* **Task goal**
What do the lines from the one containing "Serial sections, left" through the end of the listing below say? Restate them word for word and give nothing else.

* **Supplied records**
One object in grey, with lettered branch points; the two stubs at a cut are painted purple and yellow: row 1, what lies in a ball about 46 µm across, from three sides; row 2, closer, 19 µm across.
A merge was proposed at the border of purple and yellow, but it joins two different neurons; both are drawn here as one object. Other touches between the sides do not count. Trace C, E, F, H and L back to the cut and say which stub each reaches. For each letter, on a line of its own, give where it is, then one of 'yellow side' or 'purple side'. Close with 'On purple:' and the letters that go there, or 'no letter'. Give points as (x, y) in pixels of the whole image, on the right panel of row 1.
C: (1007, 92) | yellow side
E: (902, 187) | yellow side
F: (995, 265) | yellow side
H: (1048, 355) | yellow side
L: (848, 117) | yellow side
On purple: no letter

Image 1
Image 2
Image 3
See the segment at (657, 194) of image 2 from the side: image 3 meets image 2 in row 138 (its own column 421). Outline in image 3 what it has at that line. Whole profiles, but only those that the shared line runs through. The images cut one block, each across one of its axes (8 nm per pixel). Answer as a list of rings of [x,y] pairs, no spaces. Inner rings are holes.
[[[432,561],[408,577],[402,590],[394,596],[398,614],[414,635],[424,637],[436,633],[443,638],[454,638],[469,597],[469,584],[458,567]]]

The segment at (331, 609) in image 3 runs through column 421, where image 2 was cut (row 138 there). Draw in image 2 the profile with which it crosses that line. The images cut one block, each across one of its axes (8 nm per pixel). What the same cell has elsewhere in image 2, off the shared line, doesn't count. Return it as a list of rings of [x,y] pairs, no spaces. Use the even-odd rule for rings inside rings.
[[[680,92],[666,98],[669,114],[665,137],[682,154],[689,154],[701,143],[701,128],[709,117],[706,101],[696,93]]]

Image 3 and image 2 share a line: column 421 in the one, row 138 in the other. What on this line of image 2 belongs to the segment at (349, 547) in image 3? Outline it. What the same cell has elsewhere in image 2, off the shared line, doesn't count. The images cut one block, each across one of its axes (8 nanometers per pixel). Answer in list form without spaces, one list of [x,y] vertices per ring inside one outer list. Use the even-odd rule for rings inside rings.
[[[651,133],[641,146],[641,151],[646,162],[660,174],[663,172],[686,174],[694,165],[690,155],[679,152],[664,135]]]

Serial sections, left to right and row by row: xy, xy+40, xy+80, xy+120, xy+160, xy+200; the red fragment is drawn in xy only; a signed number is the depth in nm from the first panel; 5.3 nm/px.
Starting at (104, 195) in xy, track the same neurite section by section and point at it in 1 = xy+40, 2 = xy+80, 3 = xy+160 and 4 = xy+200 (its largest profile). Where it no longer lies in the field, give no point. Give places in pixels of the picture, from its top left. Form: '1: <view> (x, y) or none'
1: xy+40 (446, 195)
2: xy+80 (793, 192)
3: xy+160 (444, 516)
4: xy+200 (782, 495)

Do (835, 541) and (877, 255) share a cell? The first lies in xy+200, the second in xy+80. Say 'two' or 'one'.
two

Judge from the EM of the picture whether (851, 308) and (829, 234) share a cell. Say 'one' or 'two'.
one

* **Written answer**
Serial sections, left to right and row by row: xy, xy+40, xy+80, xy+120, xy+160, xy+200; the red fragment is drawn in xy only; a signed number is the depth in nm from the first panel; 5.3 nm/px.
Starting at (104, 195) in xy, track the same neurite section by section and point at it in 1 = xy+40, 2 = xy+80, 3 = xy+160 and 4 = xy+200 (its largest profile). Where it no longer lies in the field, give no point. Give places in pixels of the picture, from its top left. Form: '1: <view> (x, y) or none'
1: xy+40 (446, 195)
2: xy+80 (793, 192)
3: xy+160 (444, 516)
4: xy+200 (782, 495)

Do (835, 541) and (877, 255) share a cell? The first lies in xy+200, the second in xy+80. Say 'two' or 'one'.
two

Judge from the EM of the picture whether (851, 308) and (829, 234) share a cell. Say 'one' or 'two'.
one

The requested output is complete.